“I’m sorry to hear that.” Laurie hoped her voice didn’t betray any knowledge she possessed. She glanced around the large hall, taking in the many richly decorated tables, all themed based on which guild occupied them. She looked up at the bits of ore, floating like small asteroids, mixed with Maciian cargo ships.
“Why is this the only table with two guilds?” She asked.
“Two guilds, for the moment,” Aashlek answered. “We cannot split the family to run two guilds, so our stake in one must be sold. Guild monopolies are forbidden, though some have attempted it in the past.”
Laurie narrowed her eyes at Scorch’s mother. “How, exactly, would that be possible, if it is forbidden?”
“Well, it’s not strictly illegal. But it is looked down upon. It could only be done with the support and permission of the other guilds.” She looked down mournfully at her glass, swirling the golden liquid in it slowly. “It might not be the best business statement to make, but I wish my son were here. I’d rather be done with it all and step back from the business altogether.
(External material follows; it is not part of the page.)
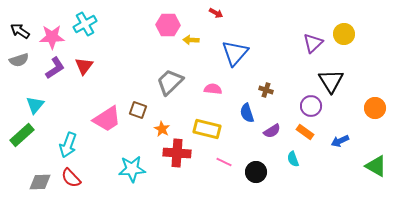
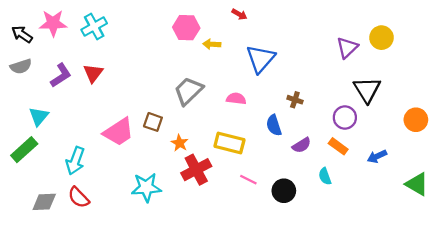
pink star: (52, 37) -> (53, 23), moved
red cross: (177, 153) -> (196, 170), turned -32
I am weary of the politics.” She looked up at Laurie and smiled. “But I am sure our arrangement with you will be beneficial for all of us.”
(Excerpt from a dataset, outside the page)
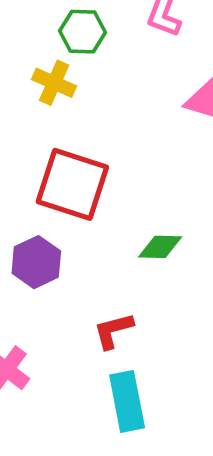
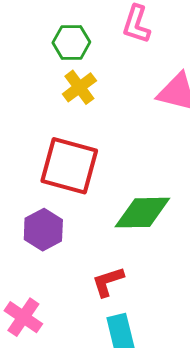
yellow cross: (54, 83) -> (79, 87), moved, turned 32
green diamond: (160, 247) -> (142, 213), size x1.6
“I’m sure it will,” Laurie said, returning the small being’s smile. She was hardly the calculating individual Daamen had presented her as. She mulled it over when a glint of light reflected on metal caught her eye from the door.
“No, no, no,” she exclaimed, standing as Scorch entered. She ran over to the armored figure, pressing her hands against the robust chest that was even with her face. “Scorch, get back outside,” she hissed.
“I can’t,” he replied. “We are being used, Captain.”
“I can see that, but what good does this do?” she tried to push the construct back, but it didn’t budge.
“Is everything well with your lifter?” Miiram stood behind her. “I can call a mechanic if you need.”
Laurie turned, back pressed against Scorch’s armor. The entire room was focused on them. “No, that won’t be…” the suit hissed, and she felt the plates slide apart behind her. “Dammit,” she whispered and stood aside.
An indescribable sound came from Aashlek as Scorch stepped out of his suit. Miiram gasped in disbelief along with the rest of the dining hall. “I hope you’ll forgive me, Mother,” Scorch said, “If I address my cousin first.”